Here I Stand: A Life of Martin Luther, by Roland Bainton
A conventional Lutheran biography of the man that does a good job providing historical context.
Young Man Luther: A Study in Psychoanalysis and History, by Erik Erikson
It's a book of ideas as much as a biography, and a brilliant one at that.
Luther: Man Between the God and the Devil, by Heiko Oberman
Revisionist history that isn't utterly convincing, but is well-written and insightful.
A Gathering of Old Men, by Ernest Gaines
This novel takes place during one day, and in that day Gaines succeeds in describing the entire history of white-black relations in the South. An underrated achievement.
Beloved, by Toni Morrison
Frankly, I like The Bluest Eye better. It's an important book, though.
Operation Shylock: A Confession, by Philip Roth
Roth is growing on me. A good novel of ideas.
MacBeth, by William Shakespeare
The Bard gives you something new each time you read one of his plays. This time, the issue of gender roles and essence stuck out to me.
Spiral, by Koji Suzuki
Actually creepier than the first book.
Rosencrantz and Guildenstern are Dead, by Tom Stoppard
Funny stuff. Very funny stuff.
Waiting for Godot, by Samuel Beckett
The play that inspired a generation of playwrights to write about two boobs sitting around inanely waiting is still probably the best one.

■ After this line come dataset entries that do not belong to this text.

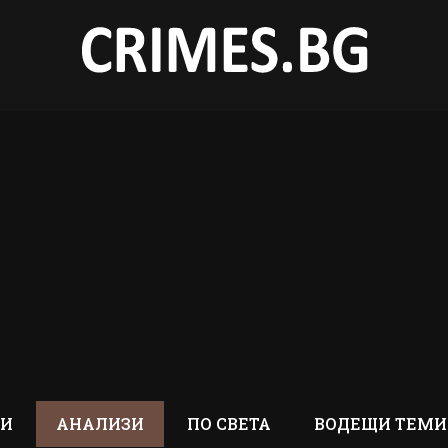
ТИ
АНАЛИЗИ
ПО СВЕТА
ВОДЕЩИ ТЕМИ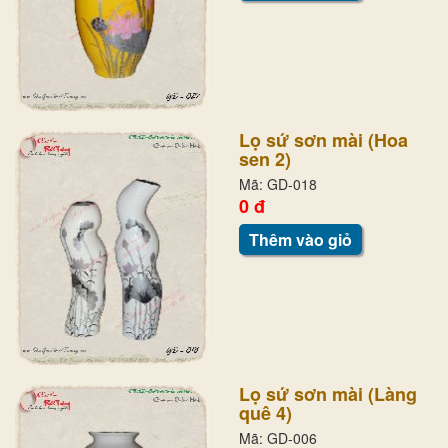
Lọ sứ sơn mài (Hoa
sen 2)
Mã: GD-018
0 đ
Thêm vào giỏ
Lọ sứ sơn mài (Làng
quê 4)
Mã: GD-006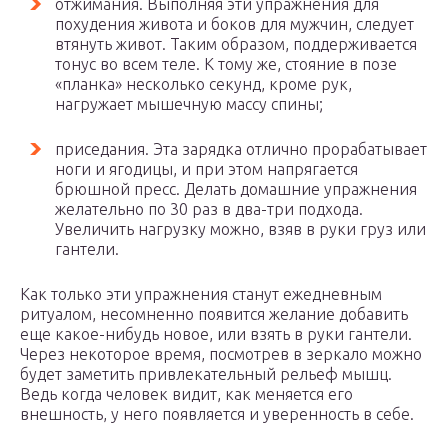
отжимания. Выполняя эти упражнения для
похудения живота и боков для мужчин, следует
втянуть живот. Таким образом, поддерживается
тонус во всем теле. К тому же, стояние в позе
«планка» несколько секунд, кроме рук,
нагружает мышечную массу спины;
приседания. Эта зарядка отлично прорабатывает
ноги и ягодицы, и при этом напрягается
брюшной пресс. Делать домашние упражнения
желательно по 30 раз в два-три подхода.
Увеличить нагрузку можно, взяв в руки груз или
гантели.
Как только эти упражнения станут ежедневным
ритуалом, несомненно появится желание добавить
еще какое-нибудь новое, или взять в руки гантели.
Через некоторое время, посмотрев в зеркало можно
будет заметить привлекательный рельеф мышц.
Ведь когда человек видит, как меняется его
внешность, у него появляется и уверенность в себе.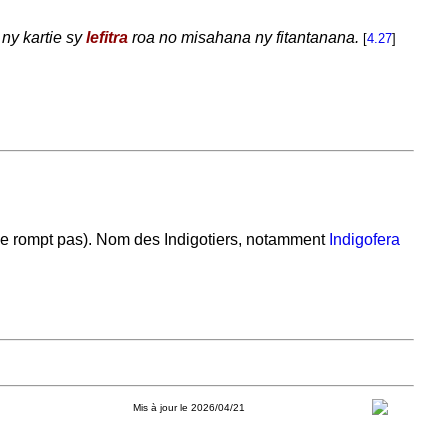
ny kartie sy
lefitra
roa no misahana ny fitantanana.
[
4.27
]
se rompt pas). Nom des Indigotiers, notamment
Indigofera
Mis à jour le 2026/04/21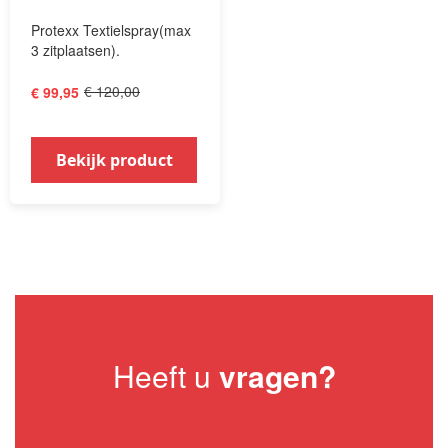
Protexx Textielspray(max
3 zitplaatsen).
€ 120,00
€ 99,95
Bekijk product
Heeft u
vragen?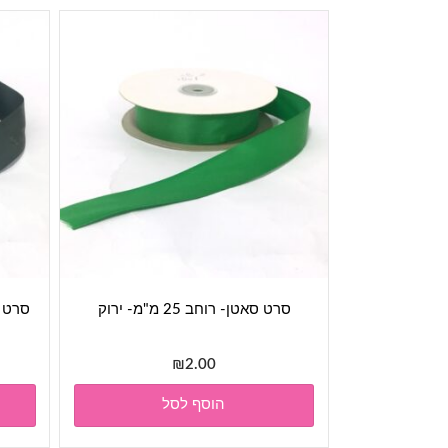
סרט סאטן- רוחב 25 מ"מ- ירוק
סרט סאטן-
₪
2.00
הוסף לסל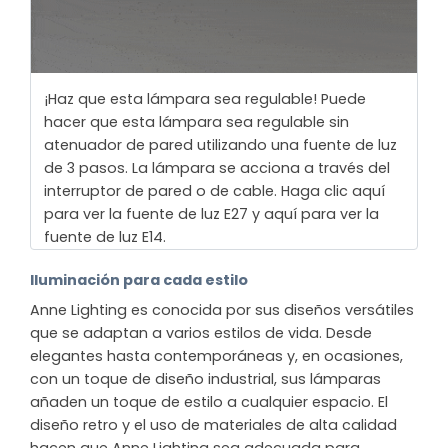
¡Haz que esta lámpara sea regulable! Puede
hacer que esta lámpara sea regulable sin
atenuador de pared utilizando una fuente de luz
de 3 pasos. La lámpara se acciona a través del
interruptor de pared o de cable. Haga clic aquí
para ver la fuente de luz E27 y aquí para ver la
fuente de luz E14.
Iluminación para cada estilo
Anne Lighting es conocida por sus diseños versátiles
que se adaptan a varios estilos de vida. Desde
elegantes hasta contemporáneas y, en ocasiones,
con un toque de diseño industrial, sus lámparas
añaden un toque de estilo a cualquier espacio. El
diseño retro y el uso de materiales de alta calidad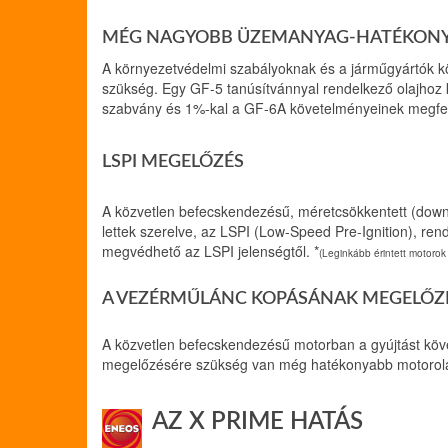
MÉG NAGYOBB ÜZEMANYAG-HATÉKON
A környezetvédelmi szabályoknak és a járműgyártók
szükség. Egy GF-5 tanúsítvánnyal rendelkező olajhoz
szabvány és 1%-kal a GF-6A követelményeinek megfe
LSPI MEGELŐZÉS
A közvetlen befecskendezésű, méretcsökkentett (downs
lettek szerelve, az LSPI (Low-Speed Pre-Ignition), re
megvédhető az LSPI jelenségtől. *
(Leginkább érintett motoro
A VEZÉRMŰLÁNC KOPÁSÁNAK MEGELŐZ
A közvetlen befecskendezésű motorban a gyújtást köv
megelőzésére szükség van még hatékonyabb motorola
AZ X PRIME HATÁS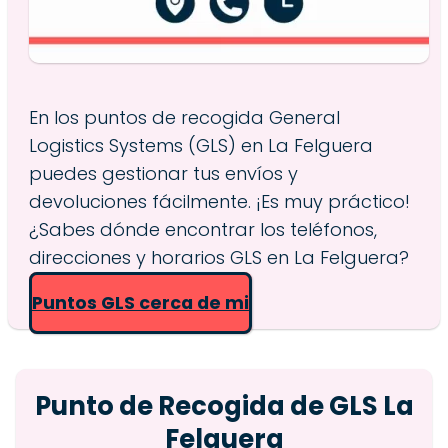
En los puntos de recogida General
Logistics Systems (GLS) en La Felguera
puedes gestionar tus envíos y
devoluciones fácilmente. ¡Es muy práctico!
¿Sabes dónde encontrar los teléfonos,
direcciones y horarios GLS en La Felguera?
Puntos GLS cerca de mi
Punto de Recogida de GLS La
Felguera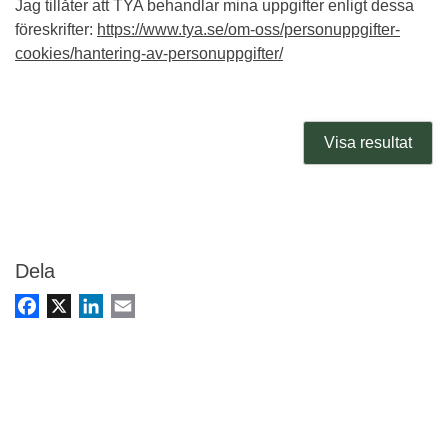
Jag tillåter att TYA behandlar mina uppgifter enligt dessa
föreskrifter:
https://www.tya.se/om-oss/personuppgifter-
cookies/hantering-av-personuppgifter/
Dela
Facebook
X
LinkedIn
Email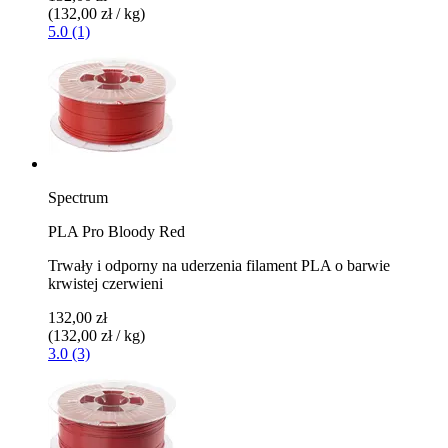
(132,00 zł / kg)
5.0 (1)
Spectrum
PLA Pro Bloody Red
Trwały i odporny na uderzenia filament PLA o barwie
krwistej czerwieni
132,00 zł
(132,00 zł / kg)
3.0 (3)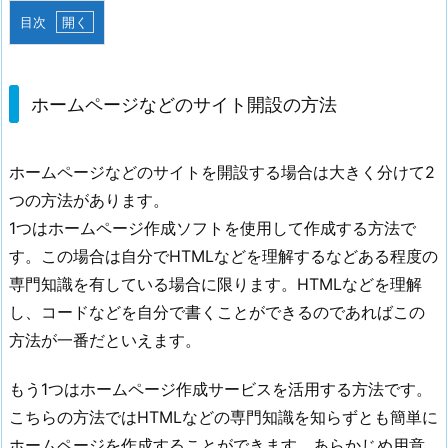
目次
1.
ホ
ー
ホームページなどのサイト開設の方法
ム
ペ
ホームページなどのサイトを開設する場合は大きく分けて2
ー
つの方法があります。
ジ
な
1つはホームページ作成ソフトを使用して作成する方法で
ど
す。この場合は自分でHTMLなどを理解するなどある程度の
の
専門知識を有している場合に限ります。HTMLなどを理解
サ
し、コードなどを自分で書くことができるのであればこの
イ
方法が一番だといえます。
ト
開
もう1つはホームページ作成サービスを活用する方法です。
設
こちらの方法ではHTMLなどの専門知識を知らずとも簡単に
の
ホームページを作成することができます。あらかじめ用意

Wicked: The Life and Times of the Wicked Witch of the West, by Gregory Maguire
My favorite book I read this summer. Awe-inspiring. The soundtrack for the musical is wonderful, too.
Mantissa, by John Fowles
Certainly not Fowles' best or most important work, but he knows it (the title is from an old word meaning an addendum that may be minor or trivial). Still, he plays around.
Tropic of Cancer, by Henry Miller
I wish Miller were a poet. He writes some really incredible sentences. But I don't like works of literature or film that are just about a bunch of stuff that happens.